Completing the square is a method used to solve quadratic equations. The goal is to transform a quadratic expression into a perfect square trinomial.
To achieve this, we first ensure the equation is properly rearranged, grouping the x and y terms.
For the equation \(9y^{2} - 4x^{2} - 18y + 24x - 63 = 0\), we rearrange it to \(4x^2 - 24x + 9y^2 + 18y = 63\).

• Focus on each variable individually: the x terms \(4x^2 - 24x\) and the y terms \(9y^2 + 18y\).
• Find half of the coefficient, square it, and add that value inside the equation to both sides.
• For completeness: \((x^2 - 6x + 9)\) became \((x-3)^2\), and \((y^2+2y+1)\) is \((y+1)^2\).

This step is critical because it allows us to convert the equation into a standard form easily.

For hyperbolas, the standard form resembles \((x-h)^2/A^2 - (y-k)^2/B^2 = 1\). This is a crucial form to understand the geometry of the hyperbola.
Following the completion of the square for our terms, we get \(4(x-3)^2 + 9(y+1)^2 = 108\).
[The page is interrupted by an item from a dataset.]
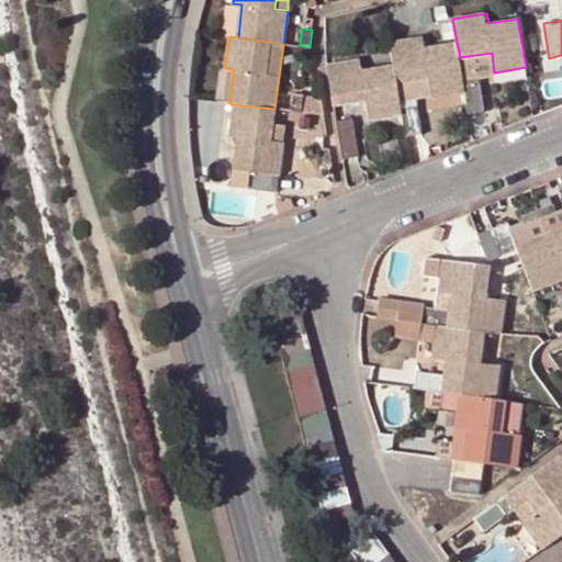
[(465,91),(462,74),(460,57),(457,42),(426,46),(425,36),(391,42),(395,65),(398,85),(429,80),(431,96),(465,91)]
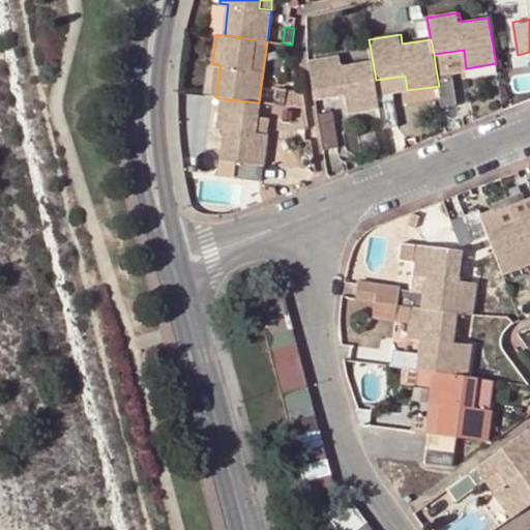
[(464,50),(434,54),(436,69),(451,67),(452,71),(466,68),(464,50)]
• Divide the entire equation by 108 to normalize the equation into standard form.
• The equation becomes \((x-3)^2/27 - (y+1)^2/12 = 1\).
• Here, \(h\) and \(k\) are the coordinates of the center of the hyperbola, \((h, k) = (3, -1)\).

Knowing the vertices and orientation of both branches allows us to plot and understand the hyperbola's behavior.

Asymptotes of a hyperbola are the lines that the hyperbola approaches but never touches.
They are useful for sketching the hyperbola accurately on a graph. For the hyperbola equation \((x-3)^2/27 - (y+1)^2/12 = 1\), the arrangement is critical.

• The formula for the equations of asymptotes is \(y = \pm (b/a)(x-h) + k\).
• Here, \(b/a = \sqrt{12}/\sqrt{27} = 2/3\).
• So, the asymptotes are given by \(y = (\pm 2/3)(x - 3) - 1\).

These lines form a framework around which the hyperbola curves as it branches into its infinite extensions.

The foci are two distinct points that lie inside each open branch of a hyperbola.
Knowing their location helps in defining the hyperbola, as they determine its shape and orientation.
To find the foci, utilize the relationship \(c = \sqrt{a^2 + b^2}\). For our exercise, this is \(c = \sqrt{27 + 12} = \sqrt{39}\).

• The foci are placed at \((h \pm c, k)\), which computes to \((3 \pm \sqrt{39}, -1)\).
• The foci are intrinsic to understanding the geometry of hyperbolas, as the distance from any point on the hyperbola to these foci is constant.

This results in the hyperbola having balanced and perfectly symmetrical branches.